Die Meldungen von Bächen, die ausserhalb der angrenzenden Dörfer nur wenige kennen, glichen sich. Und sie verdeutlichten ein grosses Problem: All diese Bäche münden in die Rhone, und so musste auch das Wasser und das Geschiebe, das sie mit sich führten, dort für weitere Probleme sorgen.
Ausgerissene Bäume, Schutt und Steine stauten sich an Engpässen und vor Brücken, so dass die Rhone an mehreren Stellen über die Ufer trat und ganze Quartiere überschwemmte.
So zum Beispiel zwischen Raron und Gampel, dann bei Leuk und später zwischen Chippis und Siders, wo die Rhone Industriequartiere überschwemmte. Bei Siders stand am Sonntag zudem die Autobahn 9 unter Wasser. Die regionalen Krisenstäbe sperrten etliche Brücken über den Fluss.
Bis am Sonntag wurden verteilt über den ganzen Kanton mehrere hundert Personen evakuiert. 22 Führungsstäbe, 700 Feuerwehrleute, 130 Zivilschützer und 100 Mitarbeiter des Kantons standen im Einsatz und kamen an den Anschlag.
Um sich in dieser unübersichtlichen Lage wieder zurechtzufinden, flogen Mitglieder des Kantonalen Führungsorgans am Sonntag mit einem Super-Puma-Helikopter der Armee über das Kantonsgebiet.
Das Wasser geht zurück
Die Rhone hat ihren Höchststand am Sonntagnachmittag überschritten. Der Dienstchef Mayoraz sagte am Sonntagnachmittag, die Wassermassen sollten in der Rhone schnell zurückgehen. Doch laut ihm bleibt die Situation weiterhin instabil, denn die Zuflüsse der Rhone stünden weiterhin unter Druck.
Unter Druck stehen auch die Einsatzkräfte, denn die Auswirkungen des Hochwassers vom vergangenen Wochenende waren noch nicht behoben, als es am Samstag erneut zu Überschwemmungen kam.

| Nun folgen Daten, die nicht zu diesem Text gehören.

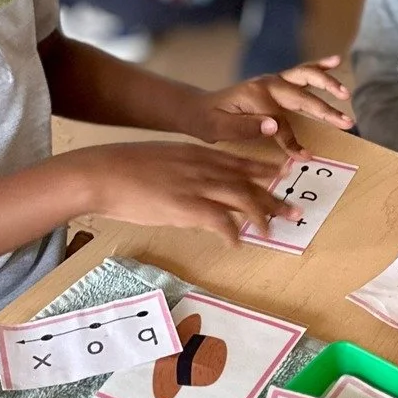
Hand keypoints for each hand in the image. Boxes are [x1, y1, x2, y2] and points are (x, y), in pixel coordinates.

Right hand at [65, 143, 293, 243]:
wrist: (103, 173)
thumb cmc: (124, 167)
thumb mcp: (161, 159)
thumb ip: (182, 168)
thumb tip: (190, 185)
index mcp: (197, 153)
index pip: (239, 162)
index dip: (263, 172)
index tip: (280, 178)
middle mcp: (204, 166)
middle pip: (249, 182)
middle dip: (274, 197)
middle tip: (294, 212)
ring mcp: (198, 185)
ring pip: (243, 199)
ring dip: (261, 216)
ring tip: (272, 231)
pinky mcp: (188, 206)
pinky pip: (221, 222)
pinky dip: (233, 233)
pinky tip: (237, 243)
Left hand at [193, 57, 353, 155]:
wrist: (198, 108)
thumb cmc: (208, 121)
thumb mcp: (219, 129)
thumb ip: (246, 127)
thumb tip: (275, 126)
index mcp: (255, 96)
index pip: (282, 122)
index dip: (293, 141)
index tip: (304, 157)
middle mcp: (267, 84)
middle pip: (302, 96)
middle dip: (325, 110)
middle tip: (346, 122)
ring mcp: (273, 80)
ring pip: (306, 77)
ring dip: (328, 84)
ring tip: (345, 93)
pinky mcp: (276, 82)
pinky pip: (301, 72)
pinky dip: (319, 66)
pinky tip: (336, 61)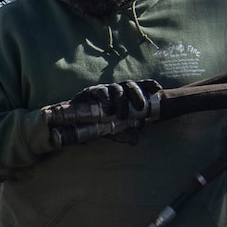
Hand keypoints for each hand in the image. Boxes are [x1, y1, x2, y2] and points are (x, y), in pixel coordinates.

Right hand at [44, 79, 162, 146]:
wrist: (68, 125)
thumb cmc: (92, 126)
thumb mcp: (110, 131)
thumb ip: (123, 134)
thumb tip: (136, 140)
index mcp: (121, 97)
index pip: (137, 87)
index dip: (147, 85)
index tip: (158, 87)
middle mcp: (113, 91)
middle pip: (129, 85)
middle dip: (137, 94)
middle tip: (141, 107)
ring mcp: (101, 90)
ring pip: (116, 88)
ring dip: (121, 99)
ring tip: (122, 114)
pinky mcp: (89, 92)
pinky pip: (99, 90)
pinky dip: (105, 96)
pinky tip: (107, 104)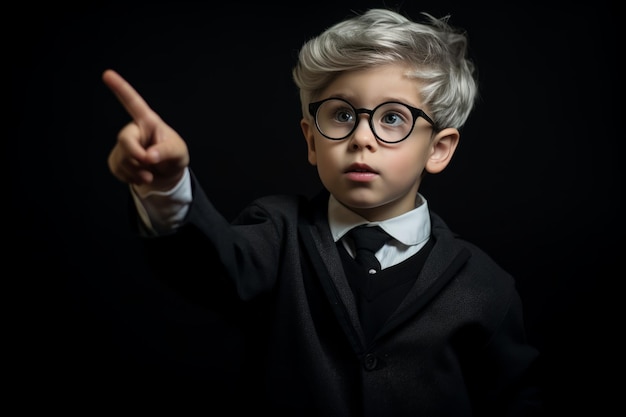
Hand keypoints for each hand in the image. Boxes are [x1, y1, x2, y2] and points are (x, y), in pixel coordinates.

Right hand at [102, 69, 188, 193]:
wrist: (167, 173)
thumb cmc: (174, 155)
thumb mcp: (178, 152)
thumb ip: (166, 152)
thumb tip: (149, 156)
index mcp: (148, 121)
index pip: (133, 103)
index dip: (121, 88)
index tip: (107, 74)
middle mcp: (133, 130)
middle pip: (124, 139)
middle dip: (136, 155)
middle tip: (149, 163)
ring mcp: (123, 145)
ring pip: (122, 159)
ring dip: (137, 171)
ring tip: (150, 173)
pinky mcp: (117, 160)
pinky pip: (118, 170)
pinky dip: (131, 178)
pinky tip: (141, 176)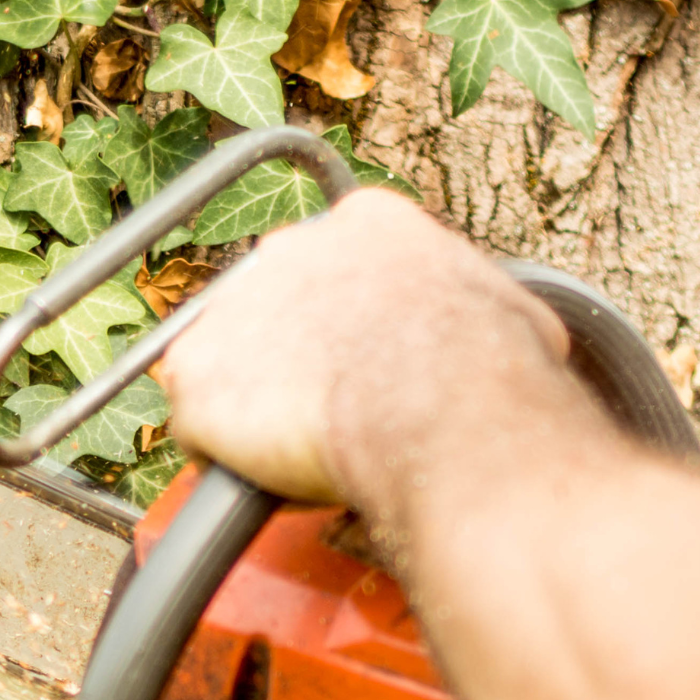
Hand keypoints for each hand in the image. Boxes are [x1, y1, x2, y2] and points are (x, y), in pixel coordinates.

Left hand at [156, 188, 571, 506]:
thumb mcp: (506, 313)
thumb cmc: (483, 372)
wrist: (434, 405)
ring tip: (291, 453)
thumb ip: (468, 310)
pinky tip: (260, 474)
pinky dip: (220, 459)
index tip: (347, 369)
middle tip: (317, 419)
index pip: (327, 271)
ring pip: (224, 370)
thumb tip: (495, 340)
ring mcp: (232, 308)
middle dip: (282, 367)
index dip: (333, 331)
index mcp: (365, 225)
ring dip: (248, 412)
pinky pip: (193, 427)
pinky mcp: (195, 372)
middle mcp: (287, 249)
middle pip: (265, 315)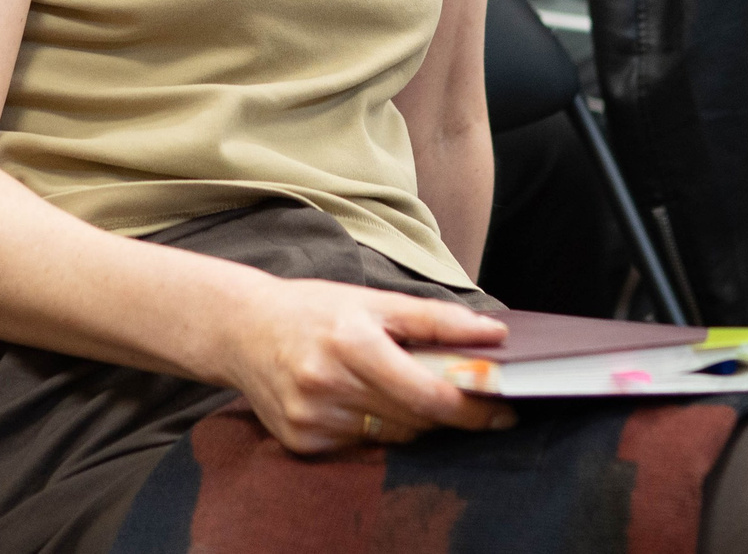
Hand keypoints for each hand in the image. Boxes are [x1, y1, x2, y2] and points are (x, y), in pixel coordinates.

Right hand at [214, 276, 516, 453]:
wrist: (243, 330)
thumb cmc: (315, 310)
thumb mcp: (375, 301)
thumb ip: (436, 321)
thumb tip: (493, 335)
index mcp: (352, 343)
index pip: (428, 394)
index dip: (473, 408)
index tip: (505, 409)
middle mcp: (328, 385)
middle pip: (416, 420)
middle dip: (451, 412)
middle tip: (473, 398)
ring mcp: (312, 420)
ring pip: (393, 437)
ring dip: (413, 420)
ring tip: (401, 387)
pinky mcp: (301, 442)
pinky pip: (363, 446)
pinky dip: (377, 428)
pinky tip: (360, 401)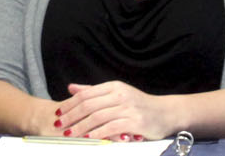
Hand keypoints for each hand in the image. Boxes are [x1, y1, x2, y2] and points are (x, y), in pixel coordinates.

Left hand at [57, 81, 173, 140]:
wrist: (166, 113)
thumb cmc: (139, 105)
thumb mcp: (117, 93)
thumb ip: (93, 92)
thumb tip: (71, 88)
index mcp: (113, 86)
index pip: (86, 94)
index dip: (69, 104)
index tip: (58, 113)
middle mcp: (119, 95)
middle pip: (88, 105)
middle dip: (71, 116)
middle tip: (59, 125)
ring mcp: (127, 108)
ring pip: (97, 117)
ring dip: (81, 126)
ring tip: (69, 134)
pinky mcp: (134, 122)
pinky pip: (111, 127)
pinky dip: (98, 133)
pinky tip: (88, 138)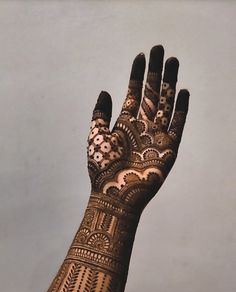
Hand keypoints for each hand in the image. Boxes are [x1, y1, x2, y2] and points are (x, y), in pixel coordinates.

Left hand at [87, 45, 188, 211]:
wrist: (115, 194)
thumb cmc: (103, 169)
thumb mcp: (96, 136)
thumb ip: (101, 114)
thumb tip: (104, 91)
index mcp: (125, 122)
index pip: (134, 92)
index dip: (138, 74)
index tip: (142, 56)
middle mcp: (142, 126)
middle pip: (152, 93)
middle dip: (156, 72)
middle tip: (160, 50)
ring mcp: (156, 135)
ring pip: (165, 103)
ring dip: (169, 83)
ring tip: (173, 62)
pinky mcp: (168, 148)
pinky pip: (177, 125)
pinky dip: (181, 109)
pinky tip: (183, 93)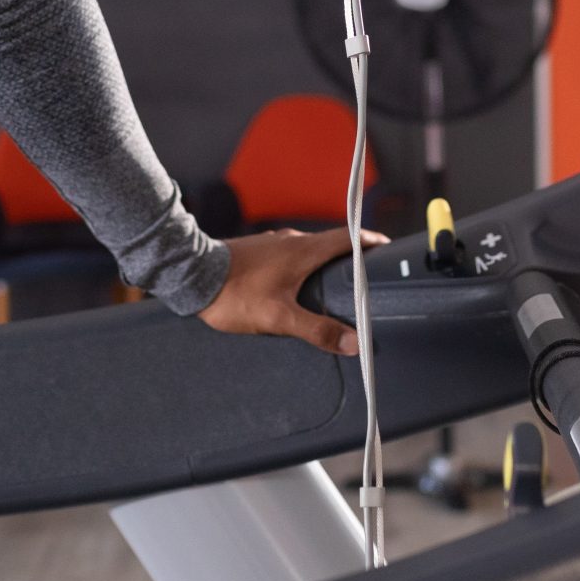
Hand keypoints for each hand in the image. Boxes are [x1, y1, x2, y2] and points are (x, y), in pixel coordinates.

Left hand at [198, 226, 386, 355]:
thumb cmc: (234, 293)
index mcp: (304, 250)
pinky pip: (291, 256)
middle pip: (332, 244)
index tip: (388, 248)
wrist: (191, 276)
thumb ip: (317, 330)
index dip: (371, 242)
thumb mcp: (278, 317)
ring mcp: (273, 244)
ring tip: (335, 286)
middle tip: (367, 275)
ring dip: (326, 263)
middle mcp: (291, 241)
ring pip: (310, 250)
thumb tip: (354, 342)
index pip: (349, 238)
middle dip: (352, 257)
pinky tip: (297, 288)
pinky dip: (304, 267)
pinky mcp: (258, 252)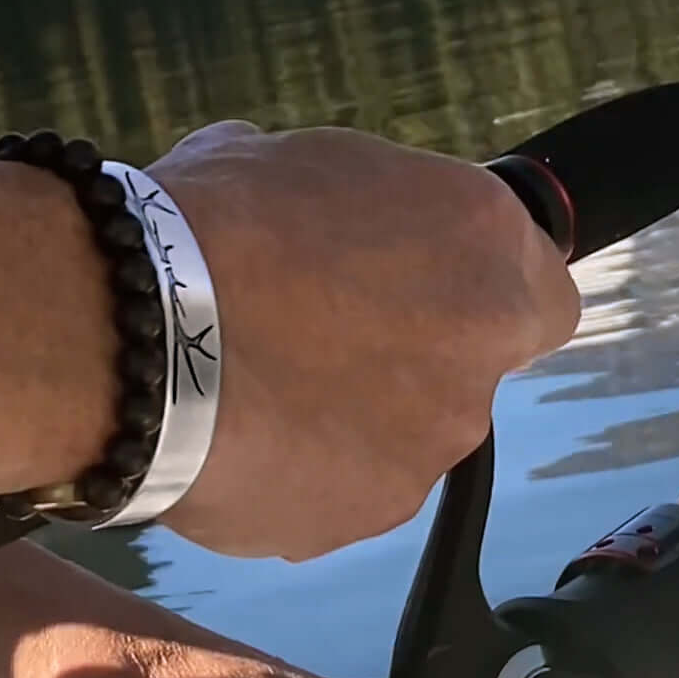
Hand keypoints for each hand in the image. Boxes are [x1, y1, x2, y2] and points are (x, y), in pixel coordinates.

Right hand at [147, 122, 579, 557]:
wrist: (132, 333)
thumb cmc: (214, 221)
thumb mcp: (305, 164)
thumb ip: (367, 208)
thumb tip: (348, 223)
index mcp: (485, 247)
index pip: (546, 295)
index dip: (488, 296)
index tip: (438, 295)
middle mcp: (481, 351)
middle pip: (472, 369)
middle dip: (415, 357)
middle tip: (328, 339)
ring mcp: (432, 444)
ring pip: (412, 434)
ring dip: (360, 417)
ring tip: (269, 391)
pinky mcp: (371, 513)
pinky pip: (352, 487)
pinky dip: (313, 468)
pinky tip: (247, 437)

Bereits jetzt werden die Einsatzkräfte durch Kolleginnen und Kollegen aus den Kantonen Waadt und Genf unterstützt. Nun erhofft man sich im Wallis Entlastung durch die Armee. Laut Marie Claude Noth-Ecœur, Dienstchefin für zivile Sicherheit, soll die Armee den Kanton zunächst vor allem in der Region Siders und Chippis unterstützen, später auch bei Aufräumarbeiten in den Seitentälern.
Wie lange diese Aufräumarbeiten dauern werden, ist noch nicht absehbar. Vielleicht Wochen, möglicherweise aber auch Monate. Klar ist aber jetzt schon: Der Gewässerschutz ist im Wallis wieder ein hochbrisantes Thema.
2015 hat die Walliser Stimmbevölkerung der dritten Rhonekorrektion zugestimmt, einem Milliardenprojekt, das die Rhone verbreitern und vertiefen und so zum Hochwasserschutz beitragen soll. Der zuständige Staatsrat Franz Ruppen gab vor einigen Wochen eine Studie zum Projekt in Auftrag und möchte nun Änderungen vornehmen. Das Projekt soll weniger Boden beanspruchen und günstiger werden.
Vergangene Woche haben Umweltverbände eine Medienmitteilung versandt und sowohl die Studie als auch Ruppen selbst kritisiert. Laut dem «Walliser Boten» planen sie gar eine kantonale Initiative. Die neuerlichen Überschwemmungen dürften den Druck auf Ruppen verstärken.